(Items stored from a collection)
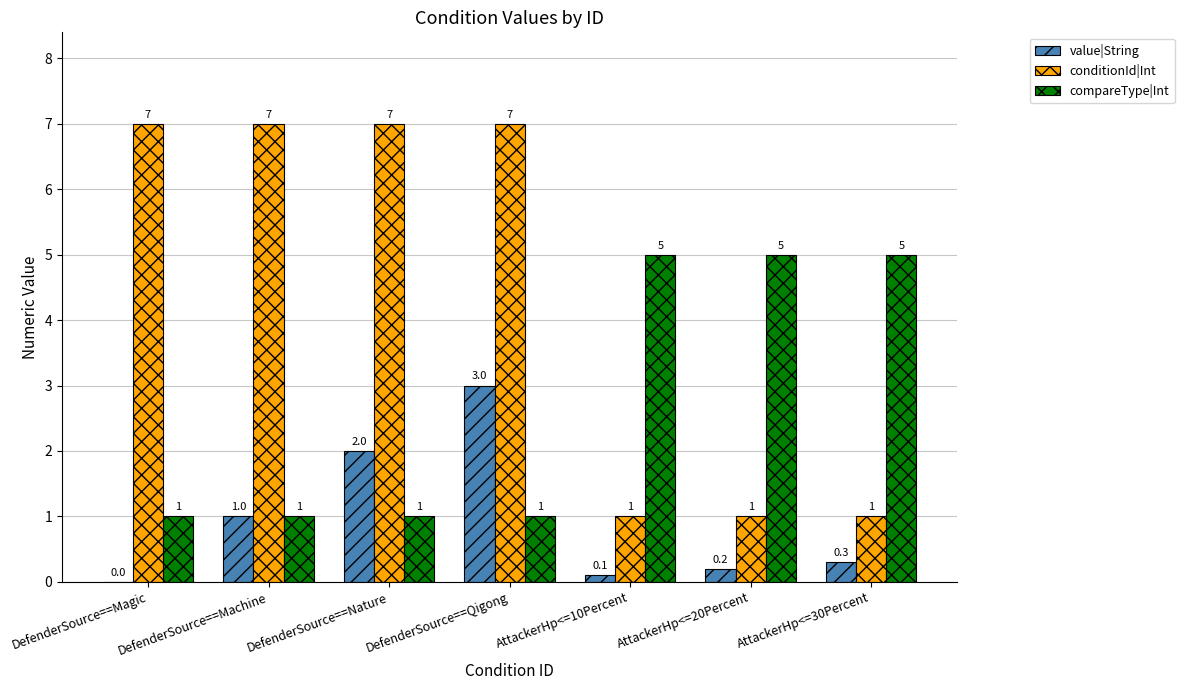

Read the conditionId|Int value at DefenderSource==Machine.

7.0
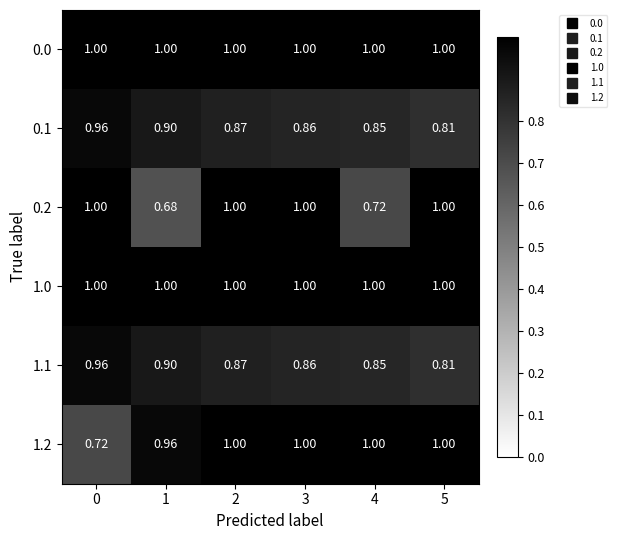

Is the value of 0.2 at 4 greater than the value of 1.1 at 1?

No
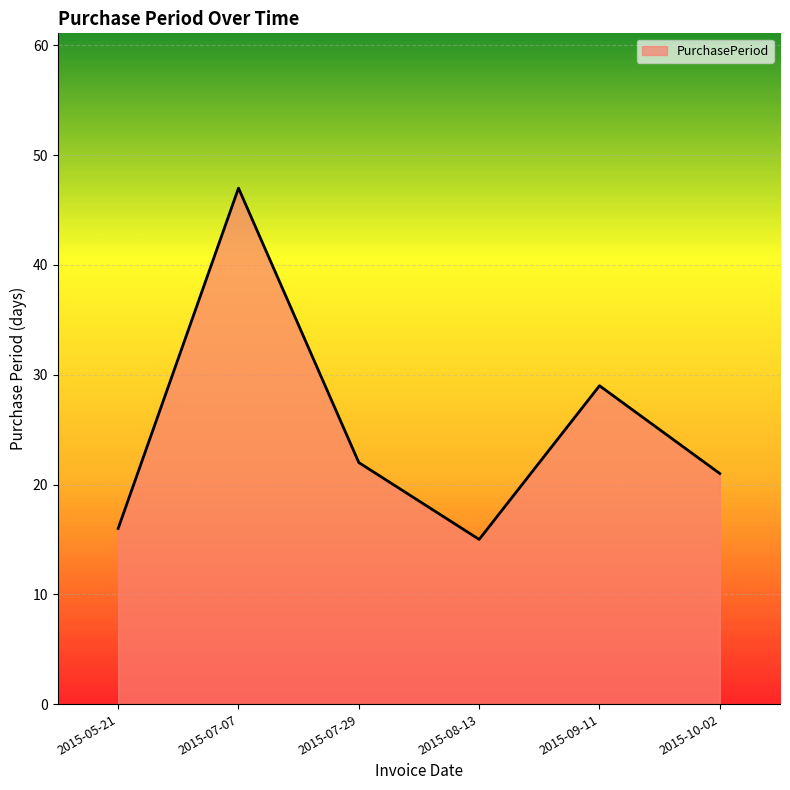

What position from the right is 2015-07-29?

4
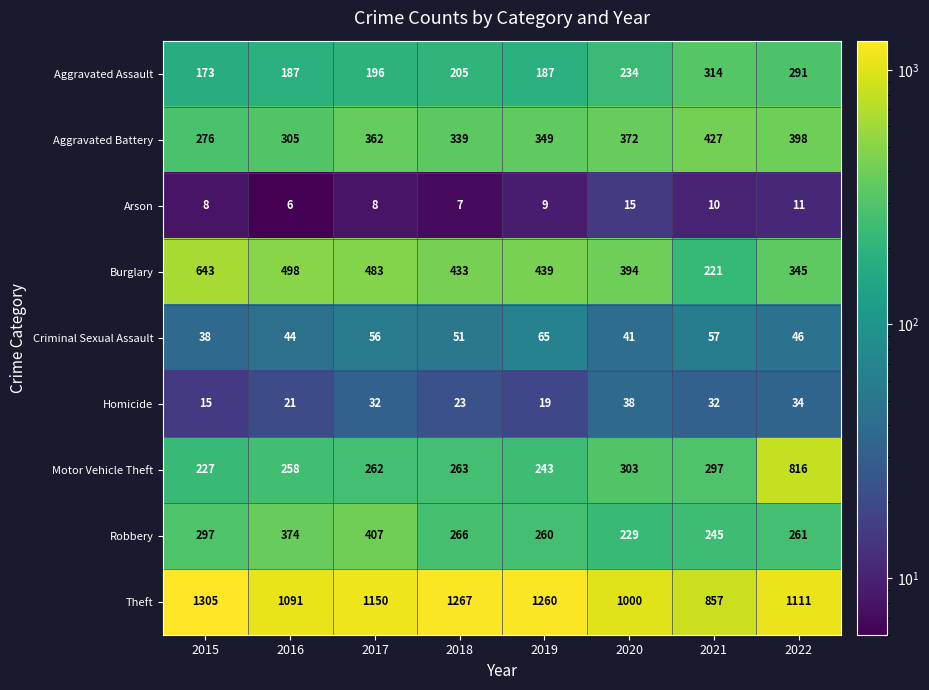

At which category does the chart reach its minimum across all series?

2016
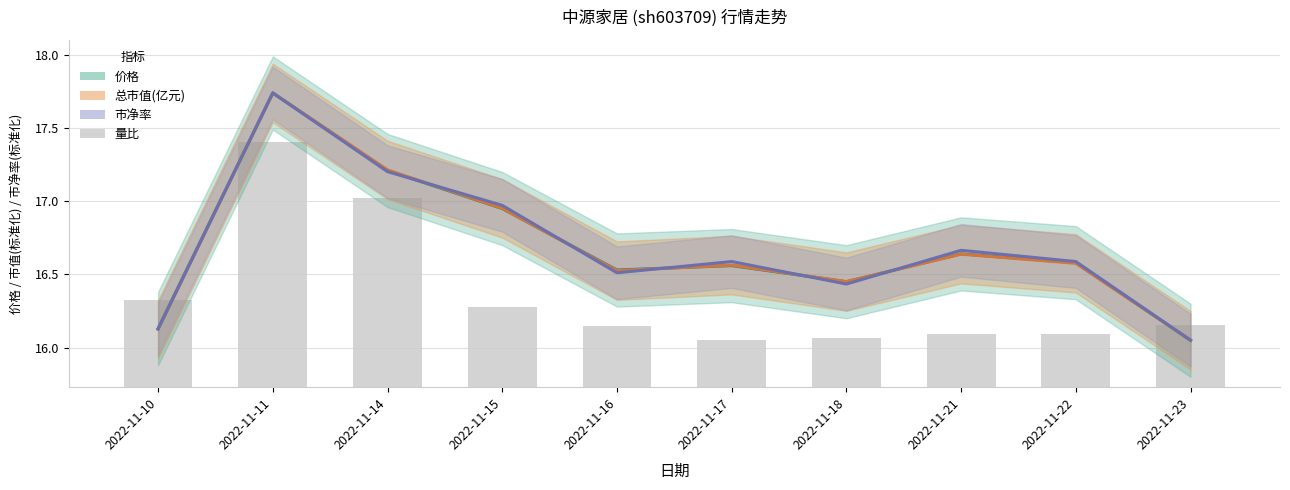

What is the value of the 价格 bar at the 1st from the left?

16.1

Your objective: Please express the lines of the rows above as a JSON list of strings, one string per line, with blank lines skipped and the pictures left out.

Your solution:
[
  "Read the conditionId|Int value at DefenderSource==Machine.",
  "7.0",
  "Is the value of 0.2 at 4 greater than the value of 1.1 at 1?",
  "No",
  "What position from the right is 2015-07-29?",
  "4",
  "At which category does the chart reach its minimum across all series?",
  "2016",
  "What is the value of the 价格 bar at the 1st from the left?",
  "16.1"
]